Have you tried yours on Burns? It's got quite a bit of rice in but maybe that could be something to try a sample of if he's ok on rice, don't think it's that cheap though.


----------



## Mum2Heidi (Feb 17, 2010)

Re: the mixer.

I went thro a stage of looking for one to bulk out Heidi's food a bit but could only find 2 that didnt have any nasties, either Burns mixer or Grau from zooplus. Both were nigh on the price of a bag of kibble and high in cereal.

I knocked it on the head, tried kibble one more time and now stopped the lot and she has all wet. 

She still does well on WW and I've stated getting some from zooplus for a bit of variety after seeing the quality of their cat food. It's really meaty, full of offal meat veg etc. no cereal whereas WW has a small % and Heidi loves it. 

Noticing too that her tum is getting more resilient


----------



## ian1969uk (Sep 5, 2010)

Which brand do you get from zooplus?


----------



## Mum2Heidi (Feb 17, 2010)

ian1969uk said:


> Which brand do you get from zooplus?


I bought the lukullus this time but may try the Rocco or Rinti next time (all depends what on offer )


----------



## Horse and Hound (May 12, 2010)

Thanks for the sample links guys but I've tried them all, trust me. The only biscuit/kibble Roo would touch was Royal Canin and then Skinners puppy...but he's recently gone off the Skinners and I'm not buying any more Royal Canin, it gives Harvey the squits! 

So for the past 2 weeks they've been having a raw beef mince in the evening, from the AMP minces free flow bags with mixer. Roo is having normal biscuit mixer, Harvey is still having his skinners. The mixer I've gotten is basically just a baked terrier mixer from the local pet shop but I've just ordered some plain baked biscuit mini bites from Betty Miller to use instead. 
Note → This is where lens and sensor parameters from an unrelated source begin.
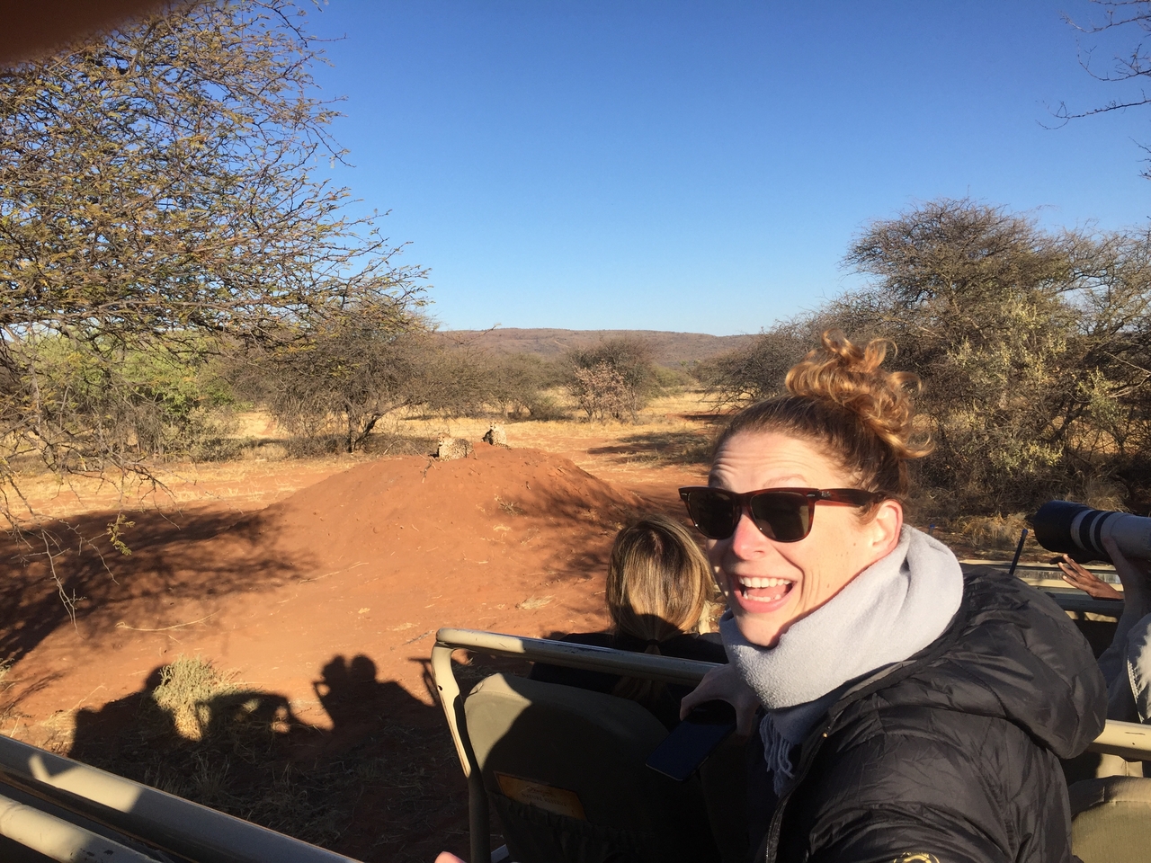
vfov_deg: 48.2
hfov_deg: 61.7
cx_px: 576
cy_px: 432
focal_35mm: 29
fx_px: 964
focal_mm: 4.15
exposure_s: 1/1721
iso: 32
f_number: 2.2
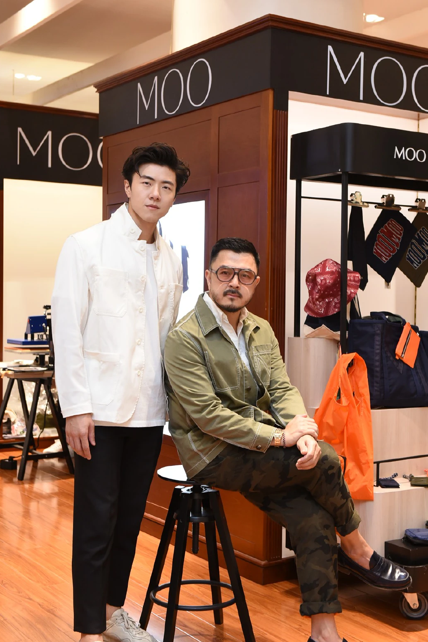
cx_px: 242
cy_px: 325
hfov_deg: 26.0
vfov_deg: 38.2
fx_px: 927
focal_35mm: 52
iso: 1250
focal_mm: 45
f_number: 4
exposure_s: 1/100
In the morning they are getting a cup full of the hi-life moist and I've also ordered some of their wet food as well, see if they like that.
No derivatives, no nasties from what I can see and coupled with the fact they are getting a bit of raw in the evening, I think they are getting what they need.

Either way, its working wonders and I'm just over the moon at finding something my fuss pot enjoys. He asked for seconds yesterday morning, was whacking his bowl around the floor in the kitchen!


----------



## Mum2Heidi (Feb 17, 2010)

Good to hear they are enjoying their food. 

I reckon they are slowly telling you 100% wet please Mom


----------



## Horse and Hound (May 12, 2010)

Mum2Heidi said:


> Good to hear they are enjoying their food.
> 
> I reckon they are slowly telling you 100% wet please Mom


But that's the thing! I've had them both on WW wet, harvey won't touch it, Roo started going off it. Natures Menu gave Roo the squits, he won't touch ND...so was rapdily running out of options.

I tried the Raw mince as a last resort and bingo. That plus Skinners/Mixer in the evening and Hi-Life in the morning and I've got two happy doggies!!


----------



## GoldenShadow (Jun 15, 2009)

Horse and Hound said:


> But that's the thing! I've had them both on WW wet, harvey won't touch it, Roo started going off it. Natures Menu gave Roo the squits, he won't touch ND...so was rapdily running out of options.
> 
> I tried the Raw mince as a last resort and bingo. That plus Skinners/Mixer in the evening and Hi-Life in the morning and I've got two happy doggies!!


Can I ask exactly what mince you give your two? Looking at doing some raw and there are so many different sorts


----------



## Horse and Hound (May 12, 2010)

GoldenShadow said:


> Can I ask exactly what mince you give your two? Looking at doing some raw and there are so many different sorts


The AMP free flow beef or chicken/tripe one.


----------